SOBRAN'S -- THE REAL NEWS OF THE MONTH
                      January 2006
                        (page 1)


The Living Document, RIP
by Joe Sobran

     Both John Roberts and Samuel Alito survived their 
confirmation hearings, winning praise for their poise and 
legal acumen, as well as rueful respect for their deft 
sidestepping of the Big Issue: Roe v. Wade. Liberals 
grumbled that they were "extreme" and "outside the 
mainstream" for having expressed doubts, at various times 
in the past, about Roe and other sacred liberal 
precedents, such as those requiring reapportionment of 
state legislatures under the Fourteenth Amendment.

     Amusingly enough, it was Justice William O. Douglas, 
the liberals' liberal, who observed, "No patent medicine 
was ever put to wider and more varied use than the 
Fourteenth Amendment." Truer words were never spoken -- 
certainly not by Douglas, anyway. Nearly every judicial 
ruling liberals like to call "historic" has relied on 
this badly worded and illegally ratified excrescence on 
the Constitution. It can be twisted to mean nearly 
anything, and has been.

     But the very word "historic" suggests the truth: 
that all these bold rulings were controversial in their 
day, which is to say, outside the mainstream. When they 
were handed down, there were certainly two sides to many 
issues, with liberal justices audaciously taking the 
novel side (and even they were far from unanimous in many 
cases). Once that was done, however, it appears that the 
traditional views thus overturned became taboo, and it 
was the part of conservatives to conserve the liberals' 
gains. The old mainstream was dead; long live the new 
mainstream!

     Henceforth liberals would add a new wrinkle to their 
rhetorical zeal for dissent and independent thinking. 
When practiced by their opponents, these admirable things 
abruptly became vices and acquired pejorative names like 
"extremism." Hence the rejection of Robert Bork, who had 
indiscreetly criticized the flimsy reasonings and rulings 
of both the Warren and Burger courts; hence the pressure 
on subsequent Republican nominees to swear fealty to 
those things Bork had so rudely profaned.

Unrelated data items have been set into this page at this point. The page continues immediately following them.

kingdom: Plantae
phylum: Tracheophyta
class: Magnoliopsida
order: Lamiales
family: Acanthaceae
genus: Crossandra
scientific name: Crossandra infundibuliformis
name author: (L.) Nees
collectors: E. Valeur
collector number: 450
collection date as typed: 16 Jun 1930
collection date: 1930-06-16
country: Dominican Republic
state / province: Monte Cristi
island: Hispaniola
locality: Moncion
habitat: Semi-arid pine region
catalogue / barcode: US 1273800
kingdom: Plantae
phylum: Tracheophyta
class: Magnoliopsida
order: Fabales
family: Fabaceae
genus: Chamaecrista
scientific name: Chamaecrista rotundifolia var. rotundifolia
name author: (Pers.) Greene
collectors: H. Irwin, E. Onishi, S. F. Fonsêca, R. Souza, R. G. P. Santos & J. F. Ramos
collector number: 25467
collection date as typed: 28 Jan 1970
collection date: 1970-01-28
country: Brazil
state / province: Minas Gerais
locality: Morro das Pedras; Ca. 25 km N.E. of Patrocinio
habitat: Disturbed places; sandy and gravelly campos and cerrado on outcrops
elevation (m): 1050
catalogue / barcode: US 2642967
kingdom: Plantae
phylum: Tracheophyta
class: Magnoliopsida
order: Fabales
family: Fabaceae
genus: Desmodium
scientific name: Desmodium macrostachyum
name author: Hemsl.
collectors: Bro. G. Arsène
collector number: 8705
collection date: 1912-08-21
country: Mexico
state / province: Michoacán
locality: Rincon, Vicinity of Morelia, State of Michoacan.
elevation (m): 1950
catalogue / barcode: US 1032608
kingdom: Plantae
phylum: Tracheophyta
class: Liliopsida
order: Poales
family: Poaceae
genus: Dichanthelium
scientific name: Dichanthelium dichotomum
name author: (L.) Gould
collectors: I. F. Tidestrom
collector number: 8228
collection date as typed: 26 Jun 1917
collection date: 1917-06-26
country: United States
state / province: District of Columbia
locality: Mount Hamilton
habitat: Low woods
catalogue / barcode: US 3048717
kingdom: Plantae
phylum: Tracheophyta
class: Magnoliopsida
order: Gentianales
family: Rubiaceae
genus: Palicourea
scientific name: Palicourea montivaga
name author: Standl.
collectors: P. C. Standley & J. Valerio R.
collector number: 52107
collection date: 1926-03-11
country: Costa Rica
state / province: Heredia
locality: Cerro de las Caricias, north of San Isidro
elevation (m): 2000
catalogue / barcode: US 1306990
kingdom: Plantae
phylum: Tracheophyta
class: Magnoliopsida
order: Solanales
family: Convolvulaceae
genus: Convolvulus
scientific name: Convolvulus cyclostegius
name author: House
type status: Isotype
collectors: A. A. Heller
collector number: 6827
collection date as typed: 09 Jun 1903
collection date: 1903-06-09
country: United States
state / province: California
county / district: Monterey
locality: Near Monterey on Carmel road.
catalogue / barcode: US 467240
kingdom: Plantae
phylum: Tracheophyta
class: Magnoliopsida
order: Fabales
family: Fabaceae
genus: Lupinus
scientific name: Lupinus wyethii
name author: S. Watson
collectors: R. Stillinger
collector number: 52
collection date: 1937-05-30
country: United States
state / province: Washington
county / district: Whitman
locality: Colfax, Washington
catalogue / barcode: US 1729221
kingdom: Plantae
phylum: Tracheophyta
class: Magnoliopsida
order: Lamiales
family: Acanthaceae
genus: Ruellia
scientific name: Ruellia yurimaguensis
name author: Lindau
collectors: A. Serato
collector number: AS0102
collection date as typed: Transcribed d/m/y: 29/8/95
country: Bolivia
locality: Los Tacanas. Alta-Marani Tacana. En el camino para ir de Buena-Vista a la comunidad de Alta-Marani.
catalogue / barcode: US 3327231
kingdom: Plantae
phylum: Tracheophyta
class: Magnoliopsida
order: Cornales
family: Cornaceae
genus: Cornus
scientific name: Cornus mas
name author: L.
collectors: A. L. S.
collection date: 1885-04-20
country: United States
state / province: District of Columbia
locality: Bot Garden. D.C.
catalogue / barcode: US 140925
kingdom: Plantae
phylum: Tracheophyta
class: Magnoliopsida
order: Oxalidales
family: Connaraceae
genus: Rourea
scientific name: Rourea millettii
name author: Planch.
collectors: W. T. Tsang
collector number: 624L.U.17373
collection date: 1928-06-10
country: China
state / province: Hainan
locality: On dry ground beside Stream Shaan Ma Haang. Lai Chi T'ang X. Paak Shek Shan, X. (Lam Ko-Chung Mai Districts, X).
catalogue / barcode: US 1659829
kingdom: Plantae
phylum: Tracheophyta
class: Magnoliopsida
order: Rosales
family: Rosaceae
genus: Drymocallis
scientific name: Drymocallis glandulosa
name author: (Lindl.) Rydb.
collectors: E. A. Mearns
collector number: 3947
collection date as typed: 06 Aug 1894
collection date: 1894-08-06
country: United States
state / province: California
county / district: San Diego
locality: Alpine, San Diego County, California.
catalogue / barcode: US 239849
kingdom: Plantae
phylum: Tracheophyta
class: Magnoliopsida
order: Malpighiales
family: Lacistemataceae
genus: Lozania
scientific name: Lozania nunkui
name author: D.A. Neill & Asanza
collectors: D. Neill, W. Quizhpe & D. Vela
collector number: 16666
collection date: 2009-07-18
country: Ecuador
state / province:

     A liberal is one who can be open-minded about 
anything except the past; about that he is strictly a 
bigot. He divides the past into two broad categories, the 
"progressive" and the "reactionary," and once a thing has 
been placed in the latter column (also called 
"Neanderthal" or "medieval"), it never gets another 
chance. From then on it's "Roma locuta, causa finita," as 
it were. The Deposit of Faith has been infallibly 
defined. Or, in the terse formula of the Brezhnev 
Doctrine, "What we have, we keep." So much for the Living 
Document!

     Happily, a new era is upon us, liberals have lost 
their long monopoly of power, and so this great rule of 
liberalism is becoming unenforceable. Roberts and Alito 
prudently tiptoed past some touchy questions, with 
respectful nods to stare decisis, and lo! The U.S. 
Supreme Court, though it still leaves much to be desired, 
now has four justices who are willing to view the past 
with open minds. At this point, that's about as much as 
any reasonable reactionary can hope for.